__TEXT BLOCK__.
RE: Factor implements 24-bit string type for Unicode support

From: Philippe Verdy (
Date: Wed Feb 06 2008 - 00:48:58 CST

  • Next message: Joe: "RE: Allocation of Georgian letters"

    > -----Message d'origine-----
    > De : Asmus Freytag []
    > Envoyé : mardi 5 février 2008 19:57
    > À :
    > Cc : 'Hans Aberg'; 'Jeroen Ruigrok van der Werven';
    > Objet : Re: Factor implements 24-bit string type for Unicode support
    > Phillipe gave some very interesting arguments (complete with specific
    > figures)

    Actually no. I was not very precise, on purpose. My conclusion was that
    there's no evidence that using UTF-32 alone or UTF-8 alone, or any other
    variant alone will give a universal performance advantage.

    Well, after rereading the message as you received it, I should have
    corrected some obvious typos (missing letters, or "é instead of 32 on my
    French keyboard). Sorry for the inconvenience, the message has gone too fast
    (blame CTRL+Enter in Outlook for sending the message immediately while
    editing it...).

    > but without citing his evidence or stating the assumptions. A
    > thorough comparison of the performance of large data volumes in the
    > various encoding forms would be interesting.

(Dataset items)
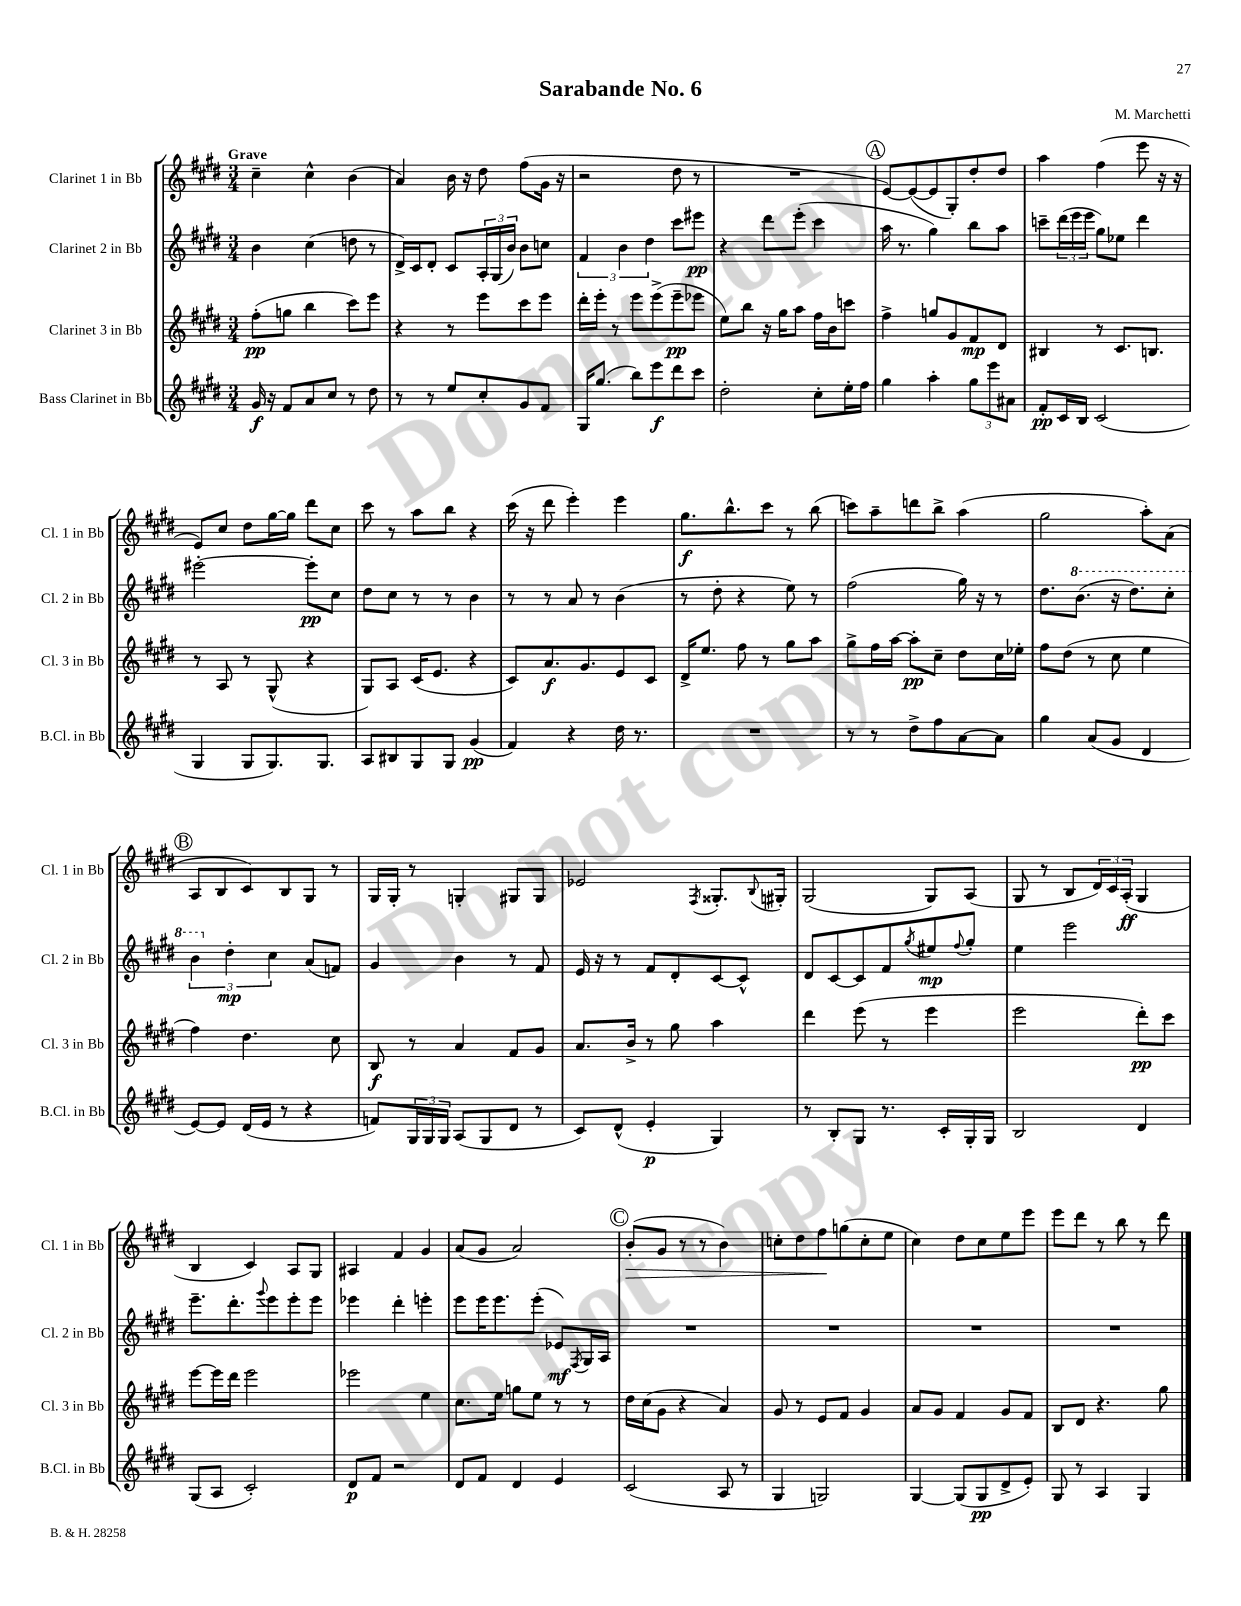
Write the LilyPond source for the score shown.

\header { title = "Sarabande No. 6" composer = "M. Marchetti" }
<<
\new StaffGroup <<
\new Staff = "s0" \with { instrumentName = "Clarinet 1 in Bb" shortInstrumentName = "Cl. 1 in Bb" } {
    \clef treble \key e \major \numericTimeSignature \time 3/4 \tempo "Grave"
    cis''4-- cis''4-^ b'4( |
    a'4) b'16 r16 dis''8 fis''8( gis'16 r16 |
    r2 dis''8 r8 |
    R2. |
    \mark \markup { \circle "A" } e'8~) e'8~( e'8 gis8-.) dis''8-. dis''8 |
    a''4 fis''4( e'''8 r16 r16 |
    e'8) cis''8 dis''8 gis''16~ gis''16 dis'''8 cis''8 |
    cis'''8 r8 a''8 b''8 r4 |
    cis'''16( r16 dis'''8 e'''4-.) e'''4 |
    gis''8.\f b''8.-^ cis'''8 r8 b''8( |
    c'''8) a''8-- d'''8 b''8-> a''4( |
    gis''2 a''8-.) a'8( |
    \mark \markup { \circle "B" } a8 b8 cis'8) b8 gis8 r8 |
    gis16 gis16-. r8 g4-. gis8 gis8 |
    ees'2 \acciaccatura { fis8 } gisis8.-. \appoggiatura { b8 } gis16-. |
    gis2( gis8) a8( |
    gis8 r8 b8 \tuplet 3/2 { dis'16) cis'16 a16-.\ff( } gis4 |
    b4 cis'4) a8 gis8 |
    ais4 fis'4 gis'4 |
    a'8( gis'8 a'2) |
    \mark \markup { \circle "C" } b'8-.\>( gis'8 r8 r8 b'4) |
    c''8-. dis''8 fis''8\! g''8( c''8-. e''8 |
    cis''4) dis''8 cis''8 e''8 e'''8 |
    e'''8 dis'''8 r8 b''8 r8 dis'''8 \bar "|." |
}
\new Staff = "s1" \with { instrumentName = "Clarinet 2 in Bb" shortInstrumentName = "Cl. 2 in Bb" } {
    \clef treble \key e \major \numericTimeSignature \time 3/4
    b'4 cis''4( d''8 r8 |
    dis'16->) cis'16 dis'8-. cis'8 \tuplet 3/2 { a16-. gis16( b'16) } b'8 c''8 |
    \tuplet 3/2 { fis'4 b'4 dis''4 } cis'''8 eis'''8\pp |
    r4 dis'''8 e'''8-.( cis'''4 |
    \mark \markup { \circle "A" } a''16 r8. gis''4) b''8 a''8 |
    c'''8-- \tuplet 3/2 { dis'''16( e'''16 e'''16 } gis''8) ees''8 dis'''4 |
    eis'''2~-. eis'''8-.\pp cis''8 |
    dis''8 cis''8 r8 r8 b'4 |
    r8 r8 a'8 r8 b'4( |
    r8 dis''8-. r4 e''8) r8 |
    fis''2( gis''16) r16 r8 |
    dis''8. \ottava #1 b''8.( r16 dis'''8.) cis'''8-. |
    \mark \markup { \circle "B" } \tuplet 3/2 { b''4 \ottava #0 dis''4-.\mp cis''4 } a'8( f'8) |
    gis'4 b'4 r8 fis'8 |
    e'16 r16 r8 fis'8 dis'8-. cis'8~ cis'8-^ |
    dis'8 cis'8~ cis'8 fis'8 \acciaccatura { gis''8 } eis''8\mp \appoggiatura { fis''8 } gis''8-. |
    e''4 e'''2 |
    e'''8.-- dis'''8.-. \appoggiatura { gis'''8 } e'''8 e'''8-. e'''8 |
    ees'''4 dis'''4-. e'''4-. |
    e'''8 e'''16 e'''8. e'''8-.( ees'8\mf) \acciaccatura { fis8 } gis16 a16 |
    \mark \markup { \circle "C" } R2. |
    R2. |
    R2. |
    R2. \bar "|." |
}
\new Staff = "s2" \with { instrumentName = "Clarinet 3 in Bb" shortInstrumentName = "Cl. 3 in Bb" } {
    \clef treble \key e \major \numericTimeSignature \time 3/4
    fis''8-.\pp( g''8 b''4 cis'''8) e'''8 |
    r4 r8 e'''8 cis'''8 e'''8 |
    dis'''16-. e'''16-. r8 e'''8 e'''8->( e'''8--\pp ees'''8 |
    e''8) b''8 r16 gis''16 a''8 fis''16 b'16 c'''8 |
    \mark \markup { \circle "A" } fis''4-> g''8 gis'8 fis'8\mp dis'8 |
    bis4 r8 cis'8. b8. |
    r8 a8 r8 gis8-^( r4 |
    gis8) a8 cis'16( e'8. r4 |
    cis'8) a'8.\f gis'8. e'8 cis'8 |
    dis'16-> e''8. fis''8 r8 gis''8 a''8 |
    gis''8-> fis''16 a''16~ a''8-.\pp cis''8-- dis''8 cis''16 ees''16-. |
    fis''8 dis''8( r8 cis''8 e''4 |
    \mark \markup { \circle "B" } fis''4) dis''4. cis''8 |
    b8\f r8 a'4 fis'8 gis'8 |
    a'8. b'16-> r8 gis''8 a''4 |
    dis'''4 e'''8( r8 e'''4 |
    e'''2 dis'''8-.\pp) cis'''8 |
    e'''8~ e'''16 dis'''16 e'''2 |
    ees'''2 e''4 |
    cis''8. e''16 g''8 e''8 r8 r8 |
    \mark \markup { \circle "C" } dis''16 cis''16( gis'8 r4 a'4) |
    gis'8 r8 e'8 fis'8 gis'4 |
    a'8 gis'8 fis'4 gis'8 fis'8 |
    b8 dis'8 r4. gis''8 \bar "|." |
}
\new Staff = "s3" \with { instrumentName = "Bass Clarinet in Bb" shortInstrumentName = "B.Cl. in Bb" } {
    \clef treble \key e \major \numericTimeSignature \time 3/4
    gis'16\f r16 fis'8 a'8 cis''8 r8 dis''8 |
    r8 r8 e''8 cis''8-. gis'8 fis'8 |
    gis16 gis''8.( b''8) e'''8\f dis'''8 cis'''8 |
    dis''2-. cis''8-. e''16-. fis''16 |
    \mark \markup { \circle "A" } gis''4 a''4-. \tuplet 3/2 { gis''8 e'''8 ais'8 } |
    fis'8-.\pp cis'16 b16 cis'2( |
    gis4 gis8 gis8.) gis8. |
    a8 bis8 gis8 gis8 gis'4\pp( |
    fis'4) r4 dis''16 r8. |
    R2. |
    r8 r8 dis''8-> fis''8 a'8~ a'8 |
    gis''4 a'8( gis'8 dis'4 |
    \mark \markup { \circle "B" } e'8~) e'8 dis'16( e'16 r8 r4 |
    f'8) \tuplet 3/2 { gis16 gis16 gis16 } a8( gis8 dis'8 r8 |
    cis'8) dis'8-^( e'4-.\p gis4) |
    r8 b8-. gis8 r8. cis'16-. gis16-. gis16 |
    b2 dis'4 |
    gis8( a8 cis'2-.) |
    dis'8\p fis'8 r2 |
    dis'8 fis'8 dis'4 e'4 |
    \mark \markup { \circle "C" } cis'2( a8 r8 |
    gis4 g2) |
    gis4~ gis8( gis8\pp dis'8-> e'8-.) |
    gis8 r8 a4 gis4 \bar "|." |
}
>>
>>
\layout { \context { \Score \remove "Bar_number_engraver" } }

__GOAL__.
Print the part of the Unicode string-type message that runs from "Actually no. I" to "editing it...).", copying it without any changes.

__PROBLEM SOLUTION__.
Actually no. I was not very precise, on purpose. My conclusion was that
    there's no evidence that using UTF-32 alone or UTF-8 alone, or any other
    variant alone will give a universal performance advantage.

    Well, after rereading the message as you received it, I should have
    corrected some obvious typos (missing letters, or "é instead of 32 on my
    French keyboard). Sorry for the inconvenience, the message has gone too fast
    (blame CTRL+Enter in Outlook for sending the message immediately while
    editing it...).